Not sure I understand your question. You don't want your Site's links to it's own pages to be structured 'http://link.html', you want them to be structured simply 'link.html'
The links should be seen on an SE as 'http://www.mysite.com/link.html, but they are appearing as only 'link.html', because that's the way I've linked them within my site under the same domain...
I am a bit new to SEO, and was wondering the same thing. If a link is written "page1.html" as opposed to "http://www.mydomain.com/page1.html", are spiders still able to follow the link successfuly?

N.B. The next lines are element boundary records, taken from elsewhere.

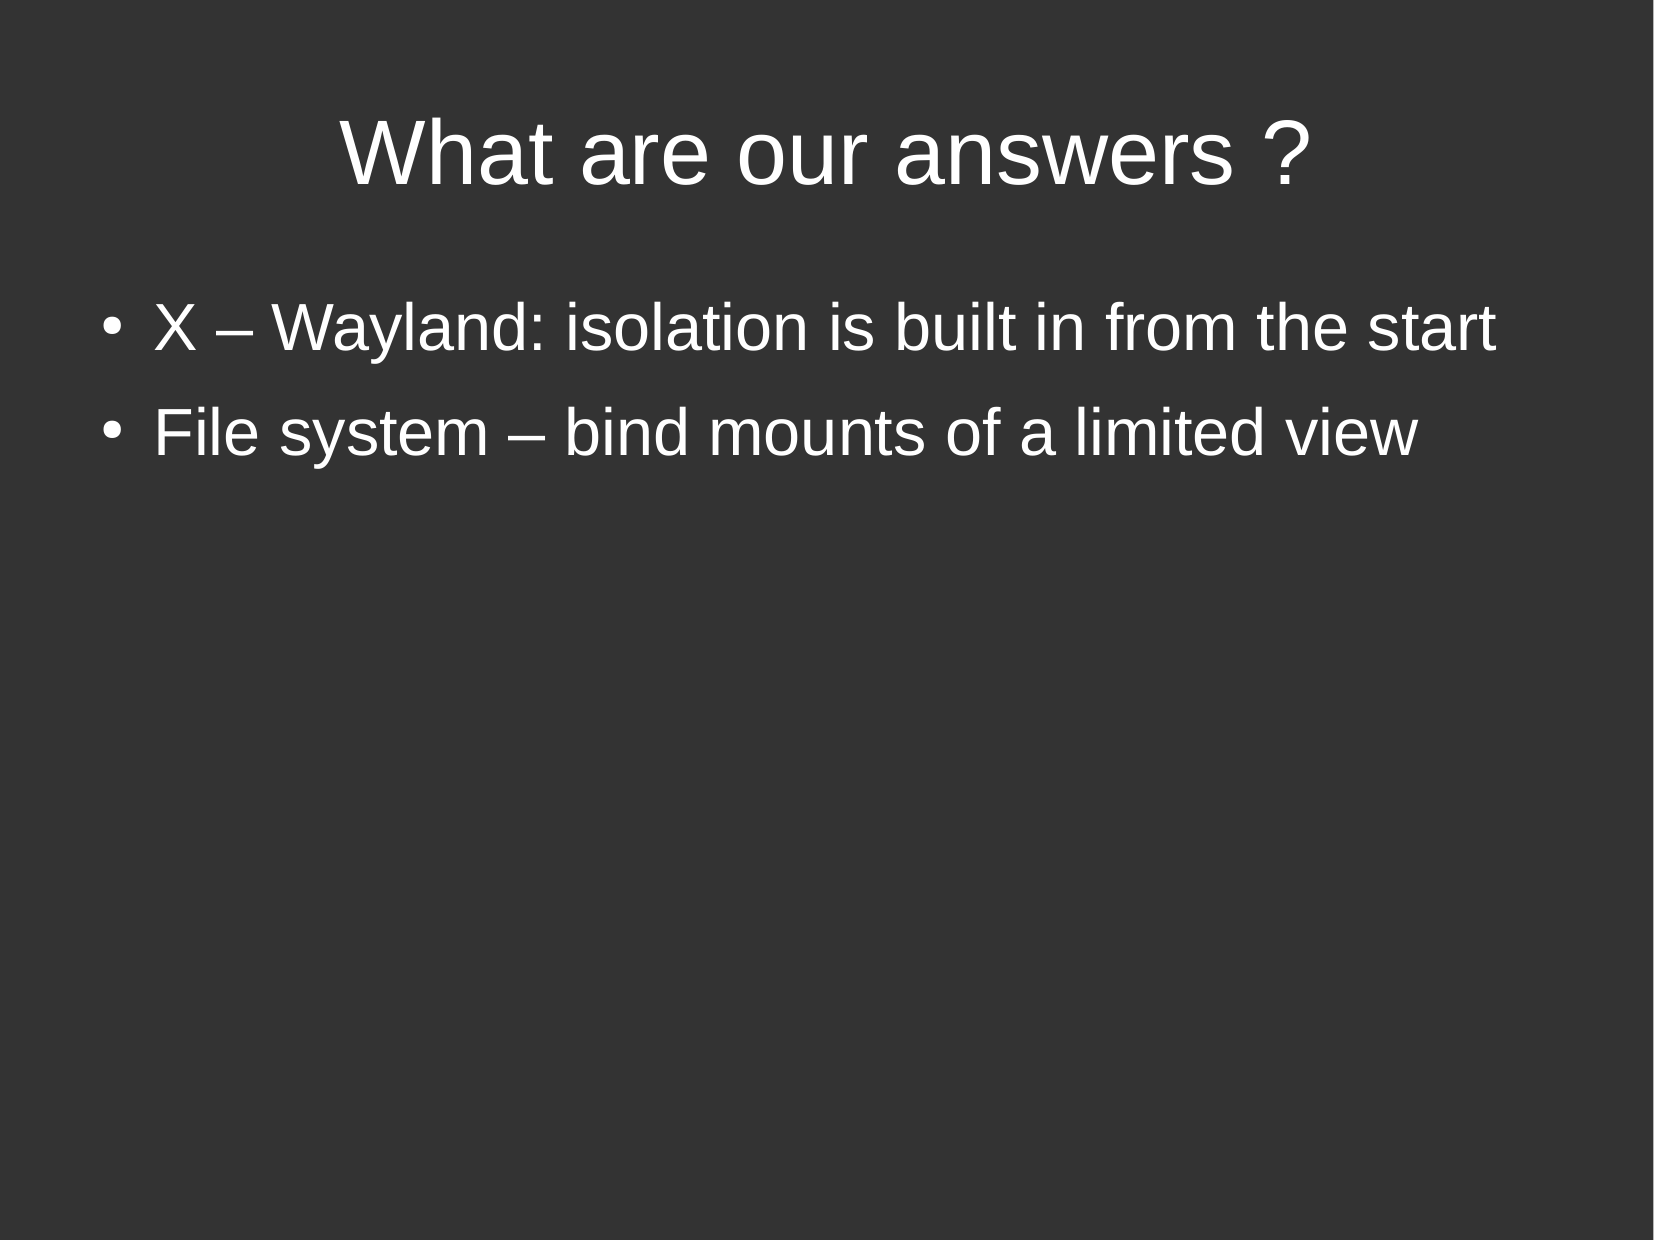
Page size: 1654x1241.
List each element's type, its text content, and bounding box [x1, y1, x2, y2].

list X – Wayland: isolation is built in from the start File system – bind mounts of a limited view [82, 290, 1571, 1171]
title What are our answers ? [82, 49, 1571, 257]
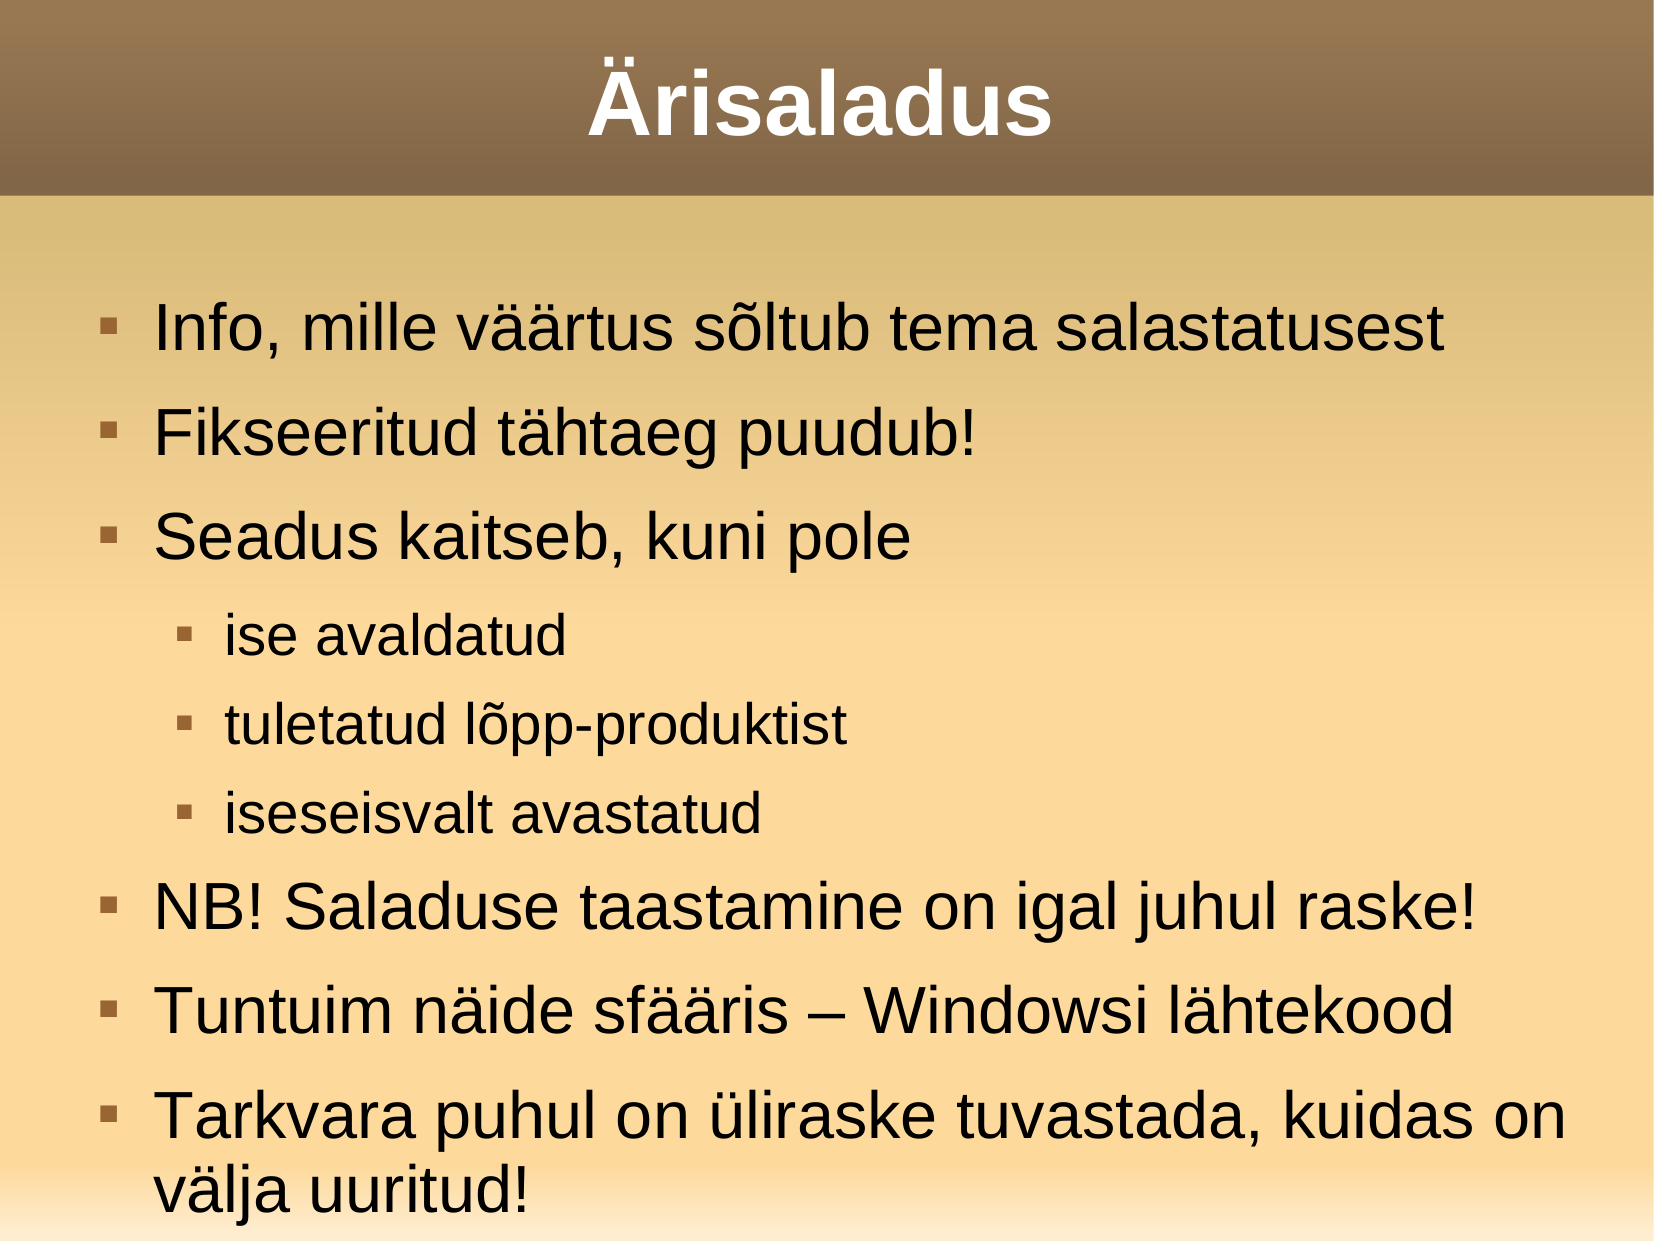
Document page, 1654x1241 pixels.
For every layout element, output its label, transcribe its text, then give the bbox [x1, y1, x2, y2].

Thanks in advance for any help.
Sure. Any relatively modern spider is going to understand relative links.
and great site btw.
I saw this as well today. I was looking at a site with the SimSpider, and they have just 1 link from the index.html. The tag looks like this :
All this lives in a table <td>, and I have picked up a dangling <p> tag inside the <td> that the link is in. Could this cause problems with SimSpiders ability to correctly parse the link?
If you hover over, or use the link, its fine. SimSpider reports is as pointing to "http://navigation.html" though. I also note with interest that the site in question now has a PR of 0
Any thoughts anyone?
I'm going out on a limb here to add or haze things up a degree or two.
In my experiences, it is easier to create sites with relative links - and let the SE's figure it out.
Does that yield the best results? Not necessarily. I am with Brett in believing that the SE's spiders, bots and crawlers can understand where the link goes without any issues.
However, looking at engines like Google - who index AND cache pages for their users - perhaps they prefer absolute links over relative links, as it make the archiving of pages easier.
Again, just a theory in the most undeveloped sense.
Having had a lot more experience since my original post in June, I don't think it matters. Relative links are the same as absolute links in a spider's eyes. Spider technology is quite advanced...
True, I'm just curious as to why the SimSpider isn't reading a perfectly good (at least it LOOKS perfectly good) relative link on this other site correctly. It insists it is being pointed to "http://navigation.html"
I just find it odd that this site ALSO has a PR of 0, AND the effect of the fault would be to make virtually the entire site unreachable, if an SE spider behaves the same way as the SimSpider.
<a little later>
Ding, got it!
Spidering www.domain.co.uk gets the link wrong
Spidering www.domain.co.uk/ gets the link right
I bet SimSpider constructs relative paths from the entered URL (not unreasonably), by just tagging the filename called on the end of the base URL without checking for a terminal /. Also, entering .../index.html gets it right, so I bet its smart enough to sub the filename correctly, cos it'll have a / there.
So, my fault for being sloppy <grin> Who'd have guessed that? ;) It may have been a total waste of 1/2 an hour, but it makes me happy, y'know?
Exactly. I'm using a stock module to extract links. It works on whatever it is fed. I looked at fixing it, but the exceptions were many (base hrefs...etc). I preferred to leave it stock.